MMLottie-2M Dataset for Multi-modal Animation

Updated 4 March 2026

MMLottie-2M is a large-scale vector animation dataset comprising 2M samples with detailed multi-modal annotations across text, image, and video modalities.
It employs a principled tokenizer and normalization pipeline to convert raw Lottie JSON files into structured, model-friendly representations.
The dataset integrates diverse sources—including web-crawled and synthetic SVG-derived animations—with standardized splits for robust training and evaluation.

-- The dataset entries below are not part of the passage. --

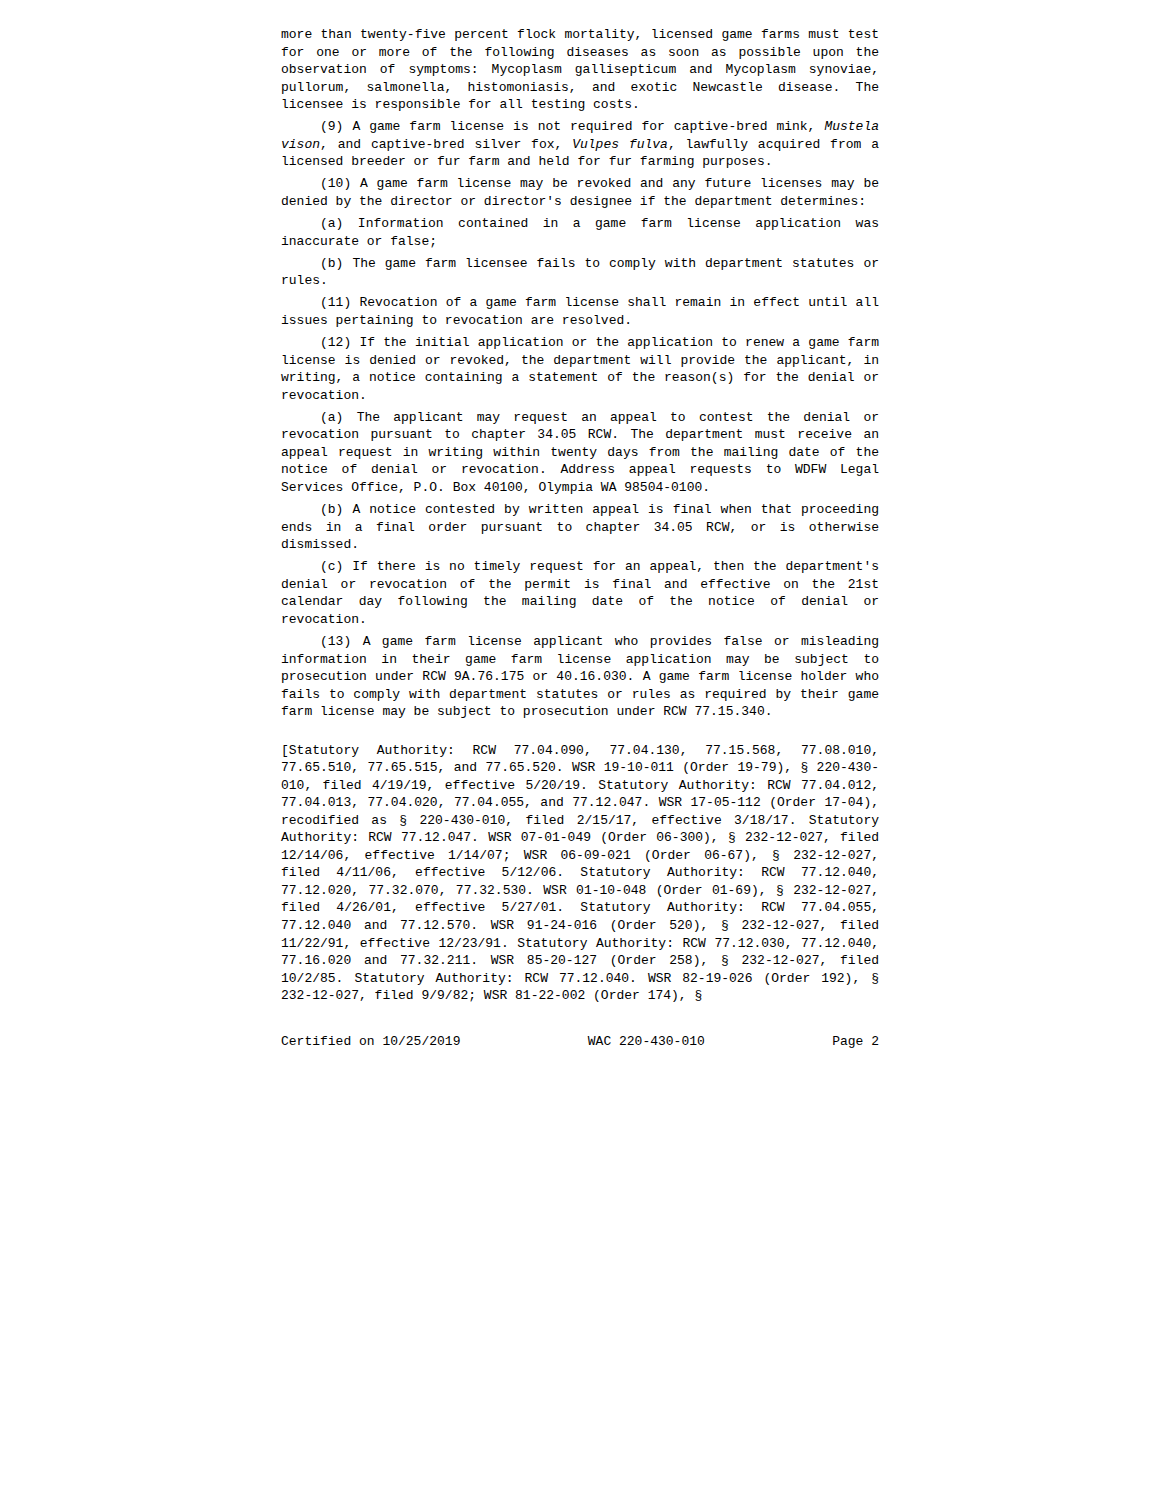more than twenty-five percent flock mortality, licensed game farms must test for one or more of the following diseases as soon as possible upon the observation of symptoms: Mycoplasm gallisepticum and Mycoplasm synoviae, pullorum, salmonella, histomoniasis, and exotic Newcastle disease. The licensee is responsible for all testing costs.
(9) A game farm license is not required for captive-bred mink, Mustela vison, and captive-bred silver fox, Vulpes fulva, lawfully acquired from a licensed breeder or fur farm and held for fur farming purposes.
(10) A game farm license may be revoked and any future licenses may be denied by the director or director's designee if the department determines:
(a) Information contained in a game farm license application was inaccurate or false;
(b) The game farm licensee fails to comply with department statutes or rules.
(11) Revocation of a game farm license shall remain in effect until all issues pertaining to revocation are resolved.
(12) If the initial application or the application to renew a game farm license is denied or revoked, the department will provide the applicant, in writing, a notice containing a statement of the reason(s) for the denial or revocation.
(a) The applicant may request an appeal to contest the denial or revocation pursuant to chapter 34.05 RCW. The department must receive an appeal request in writing within twenty days from the mailing date of the notice of denial or revocation. Address appeal requests to WDFW Legal Services Office, P.O. Box 40100, Olympia WA 98504-0100.
(b) A notice contested by written appeal is final when that proceeding ends in a final order pursuant to chapter 34.05 RCW, or is otherwise dismissed.
(c) If there is no timely request for an appeal, then the department's denial or revocation of the permit is final and effective on the 21st calendar day following the mailing date of the notice of denial or revocation.
(13) A game farm license applicant who provides false or misleading information in their game farm license application may be subject to prosecution under RCW 9A.76.175 or 40.16.030. A game farm license holder who fails to comply with department statutes or rules as required by their game farm license may be subject to prosecution under RCW 77.15.340.
[Statutory Authority: RCW 77.04.090, 77.04.130, 77.15.568, 77.08.010, 77.65.510, 77.65.515, and 77.65.520. WSR 19-10-011 (Order 19-79), § 220-430-010, filed 4/19/19, effective 5/20/19. Statutory Authority: RCW 77.04.012, 77.04.013, 77.04.020, 77.04.055, and 77.12.047. WSR 17-05-112 (Order 17-04), recodified as § 220-430-010, filed 2/15/17, effective 3/18/17. Statutory Authority: RCW 77.12.047. WSR 07-01-049 (Order 06-300), § 232-12-027, filed 12/14/06, effective 1/14/07; WSR 06-09-021 (Order 06-67), § 232-12-027, filed 4/11/06, effective 5/12/06. Statutory Authority: RCW 77.12.040, 77.12.020, 77.32.070, 77.32.530. WSR 01-10-048 (Order 01-69), § 232-12-027, filed 4/26/01, effective 5/27/01. Statutory Authority: RCW 77.04.055, 77.12.040 and 77.12.570. WSR 91-24-016 (Order 520), § 232-12-027, filed 11/22/91, effective 12/23/91. Statutory Authority: RCW 77.12.030, 77.12.040, 77.16.020 and 77.32.211. WSR 85-20-127 (Order 258), § 232-12-027, filed 10/2/85. Statutory Authority: RCW 77.12.040. WSR 82-19-026 (Order 192), § 232-12-027, filed 9/9/82; WSR 81-22-002 (Order 174), §
Certified on 10/25/2019 WAC 220-430-010 Page 2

MMLottie-2M is a large-scale, unified dataset of vector animations, created to advance research in multi-modal generative modeling for Lottie animations. Comprising two million samples paired with rich textual and visual annotations, MMLottie-2M emphasizes both professional design diversity and procedural motion coverage, supporting modeling tasks conditioned on text, image, and video modalities. Its curation incorporates a principled tokenizer and normalization pipeline to transform raw Lottie JSON files into structured, model-friendly representations, thereby facilitating the training and evaluation of next-generation vector animation models (Yang et al., 2 Mar 2026).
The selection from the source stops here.